*** Selected excerpt ***
Sebastian Bachmann a, Björn Gernert b and Dietmar Stalke *a
aInstitut für Anorganische Chemie, Georg-August-Universität, Tammannstraße 4, D-37077, Göttingen, Germany. E-mail:
bInstitut für Betriebssysteme und Rechnerverbund, TU Braunschweig, Mühlenpfordstraße 23, Braunschweig, D-38106, Germany

Received 6th September 2016 , Accepted 7th October 2016

First published on the web 7th October 2016

In this paper we present the aggregational motifs of the widely used alkali-metal cyclopentadienides (CpLi, CpNa, CpK, CpRb, CpCs) in THF-d8 solution estimated by ECC-DOSY NMR spectroscopy. They form monomeric contact ion pairs (CIPs) in THF-d8 solution, whereas in NH3 solvent-separated ion pairs (SSIPs) are observed. The applicability of ECC-DOSY is further advanced by introducing ECC-MW estimation software.

Alkali metal cyclopentadienide (CpM) derivatives are among the most widely used starting materials in organometallic synthesis.1 They can be used to synthesise a variety of different sandwich or half-sandwich d-block organometallics through transmetallation or salt elimination, which in turn can be used e.g. as polymerisation catalysts.2–4 Ferrocene, which was synthesised by Kealy and Pauson in 1951 is often described as the first metallocene, but alkali metal cyclopentadienides CpMs were indeed synthesised more than 50 years earlier (Thiele, 1900).5,6 The solubility of CpM compounds has to be described as poor in hydrocarbons as well as in ethers. THF is the only solvent that provides reasonable concentrations in solution. High melting points and low volatilities also underline their salt-like character.7,8 Crystal structure analysis shows that the donor free compounds form polymeric chains that are linear for [CpLi] and [CpNa] but bent for all higher homologues (for CpRb there are ambivalent structures, Scheme 1).9–11 Various solvation states account for various excerpts from the solid state structures12 like for example [Li(NH3)4]+[Cp],13 [(TMEDA)LiCp],14 [(H3N)3NaCp],15 [(H3N)3LiCpLiCp],13 [Ph4P]+[Cp2Li],16 or [Ph4P]+[Cp3Cs2].17
image file: c6cc07273a-s1.tif
Scheme 1 Solid state structures of parent [CpM].
*** Material for the task ***
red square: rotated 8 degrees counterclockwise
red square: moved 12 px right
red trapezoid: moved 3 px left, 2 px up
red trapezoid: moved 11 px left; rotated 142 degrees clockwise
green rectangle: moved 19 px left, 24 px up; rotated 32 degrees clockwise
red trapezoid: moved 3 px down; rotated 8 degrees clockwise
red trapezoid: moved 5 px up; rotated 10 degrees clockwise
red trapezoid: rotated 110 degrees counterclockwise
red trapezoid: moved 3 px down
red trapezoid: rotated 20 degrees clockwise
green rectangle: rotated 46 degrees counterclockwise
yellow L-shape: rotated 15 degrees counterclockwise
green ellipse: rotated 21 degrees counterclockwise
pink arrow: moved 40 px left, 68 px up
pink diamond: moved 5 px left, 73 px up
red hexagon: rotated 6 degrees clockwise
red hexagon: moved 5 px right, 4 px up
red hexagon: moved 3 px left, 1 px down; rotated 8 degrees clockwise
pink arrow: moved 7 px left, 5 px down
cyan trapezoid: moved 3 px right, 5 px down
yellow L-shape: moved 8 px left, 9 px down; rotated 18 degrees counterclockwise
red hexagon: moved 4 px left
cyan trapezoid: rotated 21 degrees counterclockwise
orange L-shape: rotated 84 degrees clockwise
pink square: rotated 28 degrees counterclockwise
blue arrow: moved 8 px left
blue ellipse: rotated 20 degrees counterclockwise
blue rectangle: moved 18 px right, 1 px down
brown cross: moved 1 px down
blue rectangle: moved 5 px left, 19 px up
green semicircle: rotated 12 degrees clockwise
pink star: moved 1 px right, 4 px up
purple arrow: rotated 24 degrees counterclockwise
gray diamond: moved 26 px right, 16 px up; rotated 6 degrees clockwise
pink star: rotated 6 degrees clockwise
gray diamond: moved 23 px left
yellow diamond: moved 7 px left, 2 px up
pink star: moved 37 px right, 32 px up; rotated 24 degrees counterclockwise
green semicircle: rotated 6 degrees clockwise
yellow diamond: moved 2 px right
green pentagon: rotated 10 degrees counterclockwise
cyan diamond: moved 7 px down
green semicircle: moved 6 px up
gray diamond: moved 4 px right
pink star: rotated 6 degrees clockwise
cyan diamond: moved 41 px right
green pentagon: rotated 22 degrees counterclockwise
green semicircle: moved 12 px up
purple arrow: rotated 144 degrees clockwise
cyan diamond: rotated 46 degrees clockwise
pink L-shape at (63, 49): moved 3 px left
***
▸ Short problem 1
According to the cyclopentadienide excerpt, what do the alkali-metal cyclopentadienides form in THF-d8 solution?
▸ Short problem 2
Reproduce the listing from its first line down through the line containing "purple arrow: rotated 24", substituting "parallelogram" for every "trapezoid" and leaving all else unchanged; give only those lines.

▸ Finished answer 1
Monomeric contact ion pairs (CIPs).

▸ Finished answer 2
red square: rotated 8 degrees counterclockwise
red square: moved 12 px right
red parallelogram: moved 3 px left, 2 px up
red parallelogram: moved 11 px left; rotated 142 degrees clockwise
green rectangle: moved 19 px left, 24 px up; rotated 32 degrees clockwise
red parallelogram: moved 3 px down; rotated 8 degrees clockwise
red parallelogram: moved 5 px up; rotated 10 degrees clockwise
red parallelogram: rotated 110 degrees counterclockwise
red parallelogram: moved 3 px down
red parallelogram: rotated 20 degrees clockwise
green rectangle: rotated 46 degrees counterclockwise
yellow L-shape: rotated 15 degrees counterclockwise
green ellipse: rotated 21 degrees counterclockwise
pink arrow: moved 40 px left, 68 px up
pink diamond: moved 5 px left, 73 px up
red hexagon: rotated 6 degrees clockwise
red hexagon: moved 5 px right, 4 px up
red hexagon: moved 3 px left, 1 px down; rotated 8 degrees clockwise
pink arrow: moved 7 px left, 5 px down
cyan parallelogram: moved 3 px right, 5 px down
yellow L-shape: moved 8 px left, 9 px down; rotated 18 degrees counterclockwise
red hexagon: moved 4 px left
cyan parallelogram: rotated 21 degrees counterclockwise
orange L-shape: rotated 84 degrees clockwise
pink square: rotated 28 degrees counterclockwise
blue arrow: moved 8 px left
blue ellipse: rotated 20 degrees counterclockwise
blue rectangle: moved 18 px right, 1 px down
brown cross: moved 1 px down
blue rectangle: moved 5 px left, 19 px up
green semicircle: rotated 12 degrees clockwise
pink star: moved 1 px right, 4 px up
purple arrow: rotated 24 degrees counterclockwise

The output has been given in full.